The Information Security Analyst is a member of the Compliance and Risk Management team, working closely with the Information Security Officer and IT Security department. Performs monitoring of key system access changes to ensure compliance with policy and best practices as well as monitoring of reported suspicious e-mails for potential phishing. Manages the Bank's social engineering and phishing testing and provides associated security training. Assists with information security risk assessments. This role requires a knowledge of information security best practices to advise on and assist with the Bank's compliance with security and privacy requirements.
Essential Duties & Responsibilities
Perform monitoring of key system access changes and advise IT personnel and business management on access policies and best practices.
Monitor, research, and respond to employee and consumer reported suspicious e-mails, and assist with phishing email escalation and handling.
Plan and perform Bank social engineering and phishing exercises, coordinating with third-party provider as needed. Report exercise results to management. Provide related security awareness and training to employees.

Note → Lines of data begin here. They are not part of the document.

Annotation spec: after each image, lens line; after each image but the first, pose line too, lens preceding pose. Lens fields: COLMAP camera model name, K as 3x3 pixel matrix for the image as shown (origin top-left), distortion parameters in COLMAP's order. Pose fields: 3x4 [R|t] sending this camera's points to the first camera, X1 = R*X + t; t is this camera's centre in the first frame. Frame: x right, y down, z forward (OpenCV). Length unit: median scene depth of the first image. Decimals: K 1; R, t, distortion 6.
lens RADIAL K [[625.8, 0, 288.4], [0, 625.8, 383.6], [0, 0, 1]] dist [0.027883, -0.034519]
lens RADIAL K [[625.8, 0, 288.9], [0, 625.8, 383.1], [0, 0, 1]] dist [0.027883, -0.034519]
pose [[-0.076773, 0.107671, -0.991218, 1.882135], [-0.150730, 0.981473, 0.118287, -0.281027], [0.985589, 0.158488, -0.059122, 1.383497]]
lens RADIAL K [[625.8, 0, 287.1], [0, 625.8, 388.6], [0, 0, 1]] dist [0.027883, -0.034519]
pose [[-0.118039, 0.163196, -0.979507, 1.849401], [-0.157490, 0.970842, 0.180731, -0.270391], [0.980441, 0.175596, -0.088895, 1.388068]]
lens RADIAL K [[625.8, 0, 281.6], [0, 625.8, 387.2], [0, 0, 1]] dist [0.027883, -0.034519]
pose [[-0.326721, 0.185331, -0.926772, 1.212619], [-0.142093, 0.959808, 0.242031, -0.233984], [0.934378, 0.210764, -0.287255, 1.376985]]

Assist with information security risk assessments, such as GLBA-required information security assessments and eBanking risk assessment. As needed, work directly with IT and business management to assess and advise on information security risks.
Perform other duties as assigned.
Participate in proactive team efforts to achieve departmental and company goals.

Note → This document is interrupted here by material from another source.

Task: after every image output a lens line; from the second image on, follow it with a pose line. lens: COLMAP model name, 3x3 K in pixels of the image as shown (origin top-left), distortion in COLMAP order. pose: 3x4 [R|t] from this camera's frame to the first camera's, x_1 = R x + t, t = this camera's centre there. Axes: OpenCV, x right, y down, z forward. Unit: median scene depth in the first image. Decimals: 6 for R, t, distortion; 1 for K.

Must comply with current applicable laws, regulations and bank policies and procedures. Comply with all safety policies, practices and procedures. Report all unsafe activities to supervisor and/or Human Resources.
Experience
At least two years of related experience.
Education/Certifications/Licenses
A high school degree or equivalent required, and additional industry certification related to information security or cybersecurity required (e.g., CISM, CISA, CISSP, Security+, etc.)
Skills
Working knowledge of information security and cybersecurity best practices.
Excellent analytical and organizational skills.
Ability to perform basic to intermediate math skills including computer spreadsheets and databases. Must be familiar with Microsoft Office and similar applications for compilation and presentation of daily tasks. Microsoft Excel experience required, with advanced Excel experience preferred.
A significant level of trust and diplomacy is required to be an effective subject matter expert in the position. In-depth dialogues, conversations and explanations with employees, direct and indirect reports, and with outside vendors of a sensitive and/or highly confidential nature is a normal part of the daily activities. Communications can involve motivating, influencing, educating and/or advising management and employees matters on significance related to information security.
CapFed® is an equal opportunity employer. We celebrate diversity and are committed to creating an inclusive environment for all employees.